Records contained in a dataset
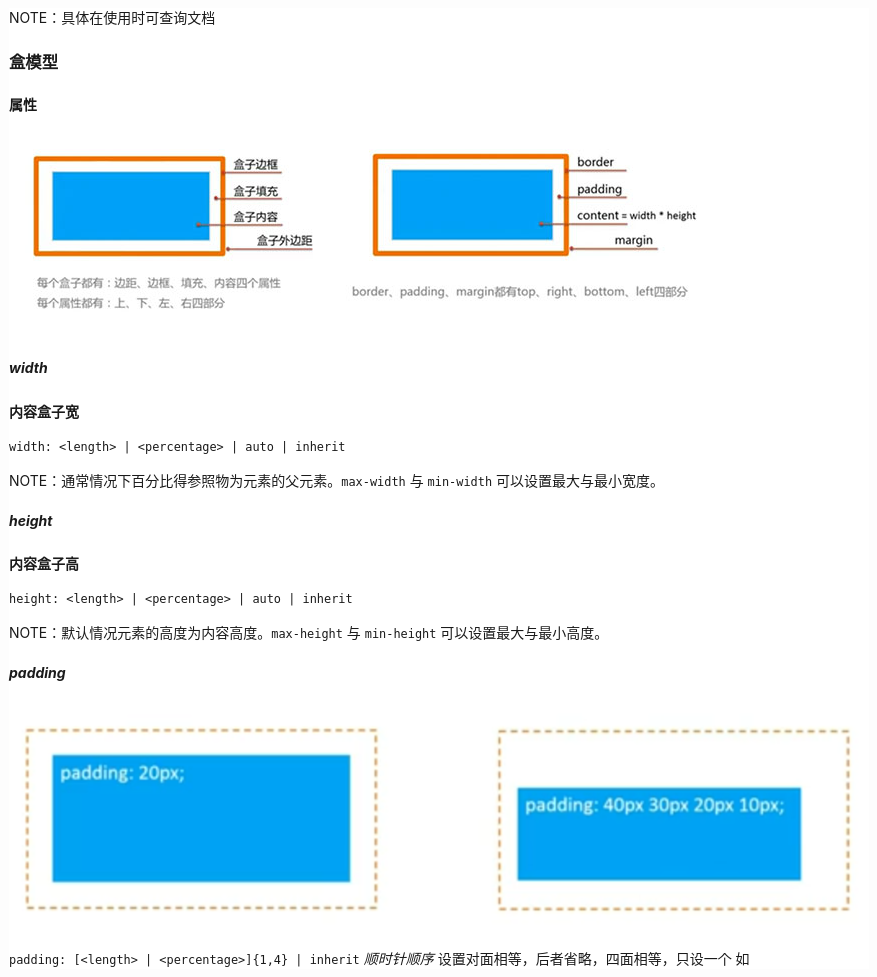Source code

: NOTE：具体在使用时可查询文档

### 盒模型

#### 属性

![](img/B/box-module.jpg)

##### width

**内容盒子宽**

`width: <length> | <percentage> | auto | inherit`

NOTE：通常情况下百分比得参照物为元素的父元素。`max-width` 与 `min-width` 可以设置最大与最小宽度。

##### height

**内容盒子高**

`height: <length> | <percentage> | auto | inherit`

NOTE：默认情况元素的高度为内容高度。`max-height` 与 `min-height` 可以设置最大与最小高度。

##### padding

![](img/P/padding-sample.png)

`padding: [<length> | <percentage>]{1,4} | inherit`
*顺时针顺序*
设置对面相等，后者省略，四面相等，只设一个
如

_Instruction_. As you read the records above, find each line that contains "percentage" and copy it.

_Task output_.
`width: <length> | <percentage> | auto | inherit`
`height: <length> | <percentage> | auto | inherit`
`padding: [<length> | <percentage>]{1,4} | inherit`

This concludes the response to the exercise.